Experimental Setup and Results

The efficacy of the proposed approach was validated in two experimental settings: a cluttered simulated environment (Environment 1) and a corridor-like simulated environment (Environment 2). In comparison to the standard DDPG, the proposed method demonstrated exceptional improvements, achieving equivalent levels of reward using merely 16% and 20% of the training steps in Environments 1 and 2, respectively.
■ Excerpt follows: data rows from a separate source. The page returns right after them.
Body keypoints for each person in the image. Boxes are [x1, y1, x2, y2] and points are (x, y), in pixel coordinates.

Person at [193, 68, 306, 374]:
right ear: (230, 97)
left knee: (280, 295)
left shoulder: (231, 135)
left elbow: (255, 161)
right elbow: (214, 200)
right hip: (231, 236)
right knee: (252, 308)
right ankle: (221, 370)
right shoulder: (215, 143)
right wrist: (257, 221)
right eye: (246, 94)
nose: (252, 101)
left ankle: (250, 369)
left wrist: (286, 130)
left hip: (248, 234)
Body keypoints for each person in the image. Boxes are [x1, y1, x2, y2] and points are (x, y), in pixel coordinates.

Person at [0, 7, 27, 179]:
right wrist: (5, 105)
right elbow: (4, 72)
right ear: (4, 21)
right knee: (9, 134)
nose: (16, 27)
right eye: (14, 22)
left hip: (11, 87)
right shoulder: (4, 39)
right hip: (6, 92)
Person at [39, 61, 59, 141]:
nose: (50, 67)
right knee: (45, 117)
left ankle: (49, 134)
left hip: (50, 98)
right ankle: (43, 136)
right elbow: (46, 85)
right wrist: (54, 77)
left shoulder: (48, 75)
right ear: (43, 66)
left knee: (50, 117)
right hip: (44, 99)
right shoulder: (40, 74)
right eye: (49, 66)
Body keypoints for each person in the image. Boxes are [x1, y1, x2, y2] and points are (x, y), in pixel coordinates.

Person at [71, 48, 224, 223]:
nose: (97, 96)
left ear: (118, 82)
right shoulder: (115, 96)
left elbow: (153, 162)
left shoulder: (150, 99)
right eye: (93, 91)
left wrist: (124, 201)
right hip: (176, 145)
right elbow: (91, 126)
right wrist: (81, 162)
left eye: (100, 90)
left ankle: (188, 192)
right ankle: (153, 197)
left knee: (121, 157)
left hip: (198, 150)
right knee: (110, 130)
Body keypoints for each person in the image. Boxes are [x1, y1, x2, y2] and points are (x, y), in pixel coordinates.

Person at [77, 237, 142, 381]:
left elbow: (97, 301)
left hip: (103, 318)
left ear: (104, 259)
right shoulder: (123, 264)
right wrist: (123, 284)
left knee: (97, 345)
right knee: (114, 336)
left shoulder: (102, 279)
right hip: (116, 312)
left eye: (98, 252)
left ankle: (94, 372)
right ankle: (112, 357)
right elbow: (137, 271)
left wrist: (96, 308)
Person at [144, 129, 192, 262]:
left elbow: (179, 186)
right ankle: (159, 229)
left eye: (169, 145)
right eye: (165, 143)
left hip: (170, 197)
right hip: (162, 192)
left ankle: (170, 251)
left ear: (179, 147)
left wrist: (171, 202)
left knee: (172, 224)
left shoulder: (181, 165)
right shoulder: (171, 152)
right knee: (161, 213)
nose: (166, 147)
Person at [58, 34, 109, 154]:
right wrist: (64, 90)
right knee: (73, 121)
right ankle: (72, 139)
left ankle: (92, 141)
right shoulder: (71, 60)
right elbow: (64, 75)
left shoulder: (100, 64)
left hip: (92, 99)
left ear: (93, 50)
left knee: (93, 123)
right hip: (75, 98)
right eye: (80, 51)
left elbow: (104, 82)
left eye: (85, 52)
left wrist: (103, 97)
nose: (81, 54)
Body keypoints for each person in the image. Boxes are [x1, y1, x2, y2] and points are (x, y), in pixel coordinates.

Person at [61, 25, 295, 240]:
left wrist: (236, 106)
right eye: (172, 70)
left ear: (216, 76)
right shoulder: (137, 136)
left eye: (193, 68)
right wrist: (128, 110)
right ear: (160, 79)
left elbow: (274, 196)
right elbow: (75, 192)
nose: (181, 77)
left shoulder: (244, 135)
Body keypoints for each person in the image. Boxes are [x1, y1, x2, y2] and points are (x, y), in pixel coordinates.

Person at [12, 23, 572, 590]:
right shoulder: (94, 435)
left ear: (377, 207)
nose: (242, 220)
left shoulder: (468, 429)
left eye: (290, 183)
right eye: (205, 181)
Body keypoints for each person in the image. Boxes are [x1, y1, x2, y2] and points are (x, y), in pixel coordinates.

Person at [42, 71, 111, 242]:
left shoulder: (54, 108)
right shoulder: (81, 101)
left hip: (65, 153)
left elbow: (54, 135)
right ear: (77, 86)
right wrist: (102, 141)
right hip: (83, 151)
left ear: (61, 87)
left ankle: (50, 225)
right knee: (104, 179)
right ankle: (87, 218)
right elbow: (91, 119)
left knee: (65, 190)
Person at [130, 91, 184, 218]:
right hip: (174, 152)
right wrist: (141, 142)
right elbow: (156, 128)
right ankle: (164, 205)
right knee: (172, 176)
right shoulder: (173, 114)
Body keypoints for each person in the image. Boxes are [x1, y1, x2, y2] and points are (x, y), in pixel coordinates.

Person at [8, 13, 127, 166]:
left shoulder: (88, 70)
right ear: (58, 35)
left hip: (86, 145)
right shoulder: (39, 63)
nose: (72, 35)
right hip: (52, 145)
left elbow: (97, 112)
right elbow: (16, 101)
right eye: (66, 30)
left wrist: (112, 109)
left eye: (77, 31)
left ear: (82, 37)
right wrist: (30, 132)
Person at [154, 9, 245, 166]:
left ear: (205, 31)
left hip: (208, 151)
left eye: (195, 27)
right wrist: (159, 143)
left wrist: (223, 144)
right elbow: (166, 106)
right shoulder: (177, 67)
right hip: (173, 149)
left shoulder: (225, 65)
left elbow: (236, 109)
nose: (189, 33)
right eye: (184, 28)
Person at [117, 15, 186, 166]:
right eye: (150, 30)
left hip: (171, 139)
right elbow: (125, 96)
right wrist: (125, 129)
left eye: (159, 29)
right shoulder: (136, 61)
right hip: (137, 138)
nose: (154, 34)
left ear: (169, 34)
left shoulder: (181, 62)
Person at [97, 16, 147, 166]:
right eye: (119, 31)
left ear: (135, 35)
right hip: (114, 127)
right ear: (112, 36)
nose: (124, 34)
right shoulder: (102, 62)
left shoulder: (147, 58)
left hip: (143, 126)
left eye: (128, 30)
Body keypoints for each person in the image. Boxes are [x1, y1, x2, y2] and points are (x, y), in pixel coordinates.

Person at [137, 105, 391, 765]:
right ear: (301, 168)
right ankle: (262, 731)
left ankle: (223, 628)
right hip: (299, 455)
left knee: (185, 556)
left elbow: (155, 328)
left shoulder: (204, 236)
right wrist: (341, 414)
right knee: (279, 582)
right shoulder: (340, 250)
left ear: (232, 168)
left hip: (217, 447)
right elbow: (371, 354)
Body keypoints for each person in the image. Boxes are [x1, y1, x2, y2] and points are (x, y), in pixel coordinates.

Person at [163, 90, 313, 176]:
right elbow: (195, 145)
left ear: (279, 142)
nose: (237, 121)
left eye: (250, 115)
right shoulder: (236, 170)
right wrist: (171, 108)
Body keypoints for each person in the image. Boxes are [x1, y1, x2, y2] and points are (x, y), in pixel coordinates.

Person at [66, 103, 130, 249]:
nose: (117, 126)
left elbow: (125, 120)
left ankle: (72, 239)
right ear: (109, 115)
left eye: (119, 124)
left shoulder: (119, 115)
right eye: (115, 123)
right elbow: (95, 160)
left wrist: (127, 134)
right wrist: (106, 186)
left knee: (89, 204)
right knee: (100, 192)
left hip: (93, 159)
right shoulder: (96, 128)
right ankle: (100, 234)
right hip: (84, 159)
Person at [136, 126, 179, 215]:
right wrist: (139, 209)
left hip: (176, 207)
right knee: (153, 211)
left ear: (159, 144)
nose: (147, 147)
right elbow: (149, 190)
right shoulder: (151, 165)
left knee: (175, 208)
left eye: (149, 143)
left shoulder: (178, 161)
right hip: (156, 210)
Noteworthy is that in testing across 20 random missions, the proposed technique resulted in zero collisions within a notably reduced training period: less than two hours in Environment 1 and 2.5 hours in Environment 2.

Real-World Applicability

One of the salient contributions of this research is its demonstration that models trained through the outlined strategy in simulation can be deployed in real-world scenarios without additional fine-tuning. This marks a significant advantage in the robustness and practicality of training algorithms for mobile robots, which were successfully tested using a TurtleBot3 Waffle Pi in real settings, without encountering the notorious sim-to-real gap.

Implications and Future Directions

The implications of this paper are multifaceted, spanning practical impact on mobile robotics applications in real-world unstructured environments where rapid and reliable deployment is critical. Theoretical advancements are observable in the use of human data alongside DRL algorithms, establishing a precedent for hybrid-learning models that harness human-derived insights to augment machine learning efficiency.

Looking forward, potential future work could explore the incorporation of richer sensory data such as RGB and depth information to further enhance the situational awareness of autonomous agents. Furthermore, introducing recurrent neural network architectures, such as LSTMs, could bolster the agent's capability to maintain situational context over extended time horizons, thereby improving navigation and decision-making in complex environments. The application and adaptation of these methods to social robotics and dynamic human-robot interaction scenarios also present promising avenues for further research.

In conclusion, this paper sets a promising direction for leveraging human-guided and reinforcement learning techniques to create robust, adaptable navigation systems in mobile robotics, significantly contributing to the optimization of sim-to-real archetypes within the domain.